Problem statement: Rewrite the stretch from the line containing "sub-region: Franklin County" through the line containing "longitude: 152.3455", replacing "latitude" with "lat" and keeping everything else the same. Leave the pictures out of your answer.

Collection entries

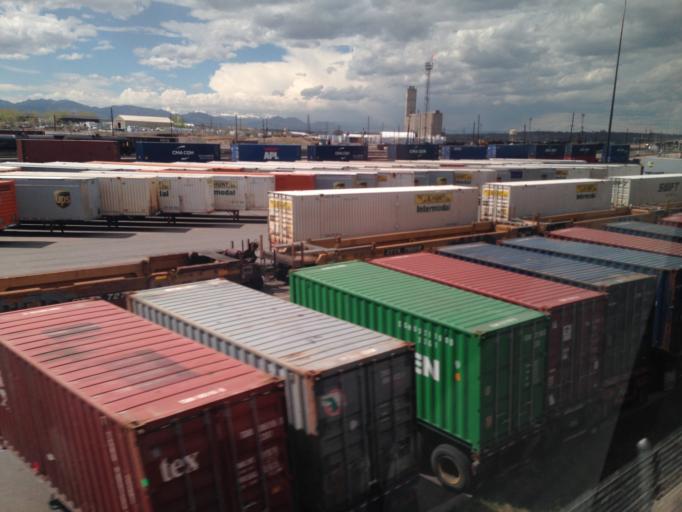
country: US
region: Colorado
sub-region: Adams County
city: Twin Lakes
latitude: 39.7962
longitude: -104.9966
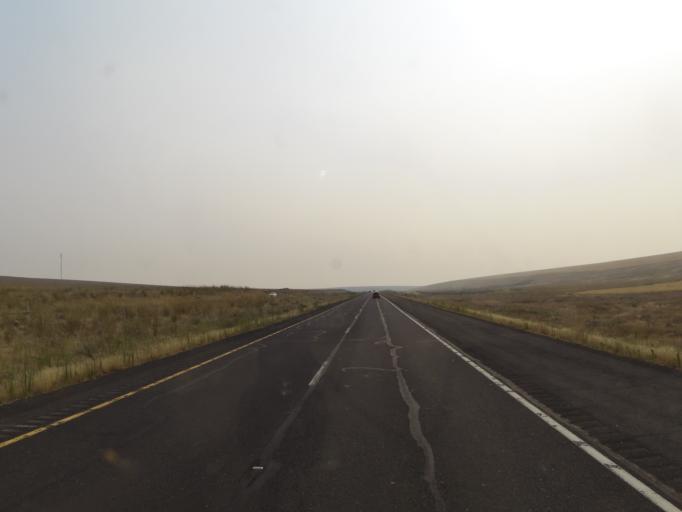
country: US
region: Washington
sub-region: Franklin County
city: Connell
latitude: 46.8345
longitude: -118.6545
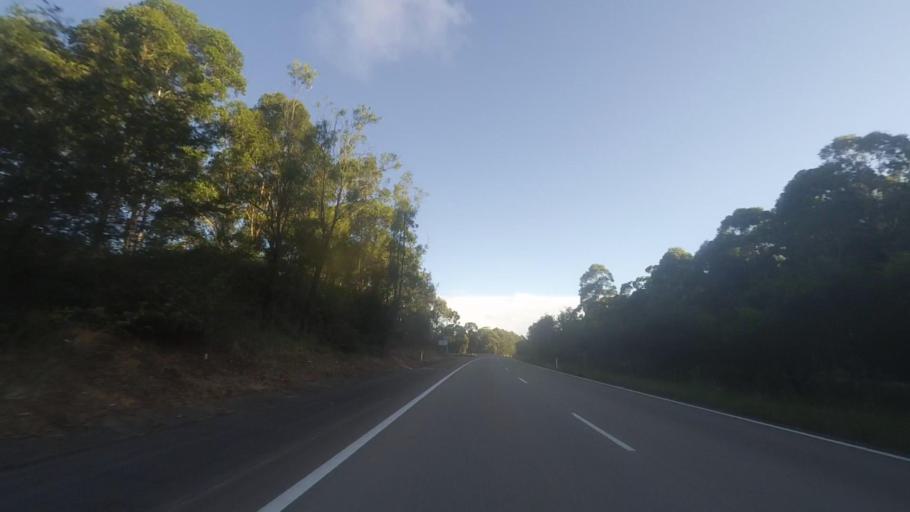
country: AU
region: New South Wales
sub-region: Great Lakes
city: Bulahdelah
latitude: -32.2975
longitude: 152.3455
...
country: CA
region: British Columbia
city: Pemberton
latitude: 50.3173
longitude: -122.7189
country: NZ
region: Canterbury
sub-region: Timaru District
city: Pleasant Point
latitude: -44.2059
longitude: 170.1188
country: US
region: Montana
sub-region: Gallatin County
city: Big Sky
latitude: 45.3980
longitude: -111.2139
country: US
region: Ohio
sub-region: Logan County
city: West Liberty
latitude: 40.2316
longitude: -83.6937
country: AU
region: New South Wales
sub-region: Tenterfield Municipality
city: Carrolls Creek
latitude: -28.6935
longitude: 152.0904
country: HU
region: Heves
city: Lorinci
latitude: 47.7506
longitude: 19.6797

The solution:
sub-region: Franklin County
city: Connell
lat: 46.8345
longitude: -118.6545
country: AU
region: New South Wales
sub-region: Great Lakes
city: Bulahdelah
lat: -32.2975
longitude: 152.3455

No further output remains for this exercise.